A ello se añade la pérdida de autoridad que tanto padres como alumnos han de conceder a los profesores, que se sienten maniatados y frustrados ante los alumnos conflictivos. No les resulta fácil echar a un alumno violento, ni mucho menos disponen de recursos para ayudar también a los agresores, cuyo comportamiento procede sin duda de carencias emocionales, psicológicas o familiares. Los propios centros, por otra parte, ocultan los casos de bullying para no cargar con un estigma que los desfavorece en los rankings de calidad.

De momento, el ministerio de Íñigo Méndez de Vigo se ha limitado a poner en funcionamiento desde noviembre un teléfono contra el acoso escolar, que ha recibido desde entonces 5.552 llamadas. La Confederación Estatal de Asociaciones de Estudiantes la considera una medida insuficiente y ha solicitado una reunión urgente con el ministro orquesta (es además portavoz del Gobierno), que debería tener este asunto como una prioridad absoluta, pues no es admisible una sociedad en la que los niños y adolescentes estén expuestos a la violencia, y uno de cada diez la sufran, en lugares donde pasan gran parte de vida, y precisamente para formarse como ciudadanos.

Una sociedad en la que es creciente este gravísimo problema debe hacerse un replanteamiento esencial, preguntarse por qué está fracasando en el fomento de una convivencia respetuosa y pacífica. De nada sirve un sistema de enseñanza, que es competitivo y curricular, si no se educa en la consideración por los otros, en la empatía y en la idea de que las diferencias son consustanciales a la vida y, en cualquier caso, nos enriquecen como individuos y como comunidad.

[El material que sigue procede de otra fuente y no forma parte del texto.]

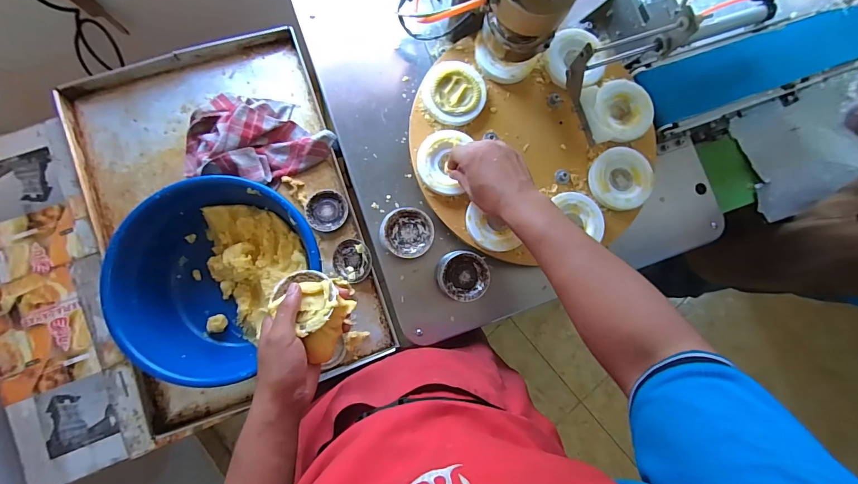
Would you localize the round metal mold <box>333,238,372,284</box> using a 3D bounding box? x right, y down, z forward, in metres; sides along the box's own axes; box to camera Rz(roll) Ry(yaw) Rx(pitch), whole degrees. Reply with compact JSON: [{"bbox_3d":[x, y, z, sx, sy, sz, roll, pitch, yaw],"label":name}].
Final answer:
[{"bbox_3d":[-0.135,0.033,0.696,0.068,0.033,0.075,-2,84,-5],"label":"round metal mold"}]

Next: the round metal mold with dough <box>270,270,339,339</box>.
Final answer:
[{"bbox_3d":[-0.144,0.067,0.463,0.074,0.027,0.068,32,61,6],"label":"round metal mold with dough"}]

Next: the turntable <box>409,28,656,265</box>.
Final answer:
[{"bbox_3d":[0.174,-0.153,0.631,0.396,0.037,0.364,-4,85,-5],"label":"turntable"}]

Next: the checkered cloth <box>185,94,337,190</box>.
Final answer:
[{"bbox_3d":[-0.298,-0.179,0.692,0.253,0.053,0.162,7,84,-4],"label":"checkered cloth"}]

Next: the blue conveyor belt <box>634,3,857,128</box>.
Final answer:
[{"bbox_3d":[0.582,-0.312,0.687,0.462,0.056,0.104,-19,86,-6],"label":"blue conveyor belt"}]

Y como sociedad debemos cuestionar también los mensajes que reciben los niños y adolescentes fuera de las aulas. Por ejemplo, los contenidos audiovisuales violentos. No se trata únicamente de los videojuegos que les son suministrados, muchos de los cuales son una representación de violencia extrema, sino también del cine y de casi cualquier canal de televisión en casi cualquier momento en que se encienda: publicidad sexista y que promueve cánones de belleza irreal y roles de dominación; debates presuntamente políticos en prime time en los que los tertulianos, que se supone están en un plató porque son personas destacadas y con criterio, recurren a vergonzosas formas de discusión, en las que los gritos, los desprecios, las descalificaciones y los insultos son habituales; programas que ocupan las mañanas y las tardes en términos semejantes; corridas de toros que no son sino la retransmisión del acoso, la tortura y la muerte públicas.

Tenemos todos una responsabilidad al respecto: por supuesto, los responsables de esa clase de contenidos y de su programación, pero también los espectadores, consumidores y usuarios, que deberíamos reaccionar rechazando de plano sus basuras. Si no se compraran videojuegos violentos, si no se pagara la entrada a una película violenta, si se apagara la tele en cuanto empiezan los gritos o los lances, quienes los producen y los venden buscarían alternativas. Al fin y al cabo, lo suyo es el negocio. Los niños y adolescentes estarían además recibiendo otras consignas y su criterio se iría puliendo como corresponde con alguien que está en pleno proceso de crecimiento personal. Si además en las redes sociales no vieran la mala educación, la grosería, la difamación, la burla que sin pudor exhiben los adultos, estaríamos dando un ejemplo que frenaría el ciberacoso del que ellos pueden llegar a ser víctimas. El acoso virtual es como estar en un callejón sin entrada ni salida. Derribadas las paredes físicas, los niños y adolescentes que lo sufren se encuentran en una intemperie infinita que multiplica su sufrimiento y su vergüenza, y que no ven la manera de parar. Resulta aterrador, pero conviene echar un vistazo a los muros y perfiles de sus mayores, quizá encontráramos la indeseada semilla de ese diablo.

Cierto que en un mundo y una época como los nuestros es muy complicado sustraerse a todas las influencias, y proteger de ellas a los menores, por lo que la tarea por delante es desarrollar una conciencia colectiva que crezca hacia lo que quisiera ser y se haga fuerte en combatir la violencia y el daño, directo e indirecto, que sufrimos todos cada vez que uno de nuestros niños y adolescentes es atacado. No podemos permitir que se suiciden.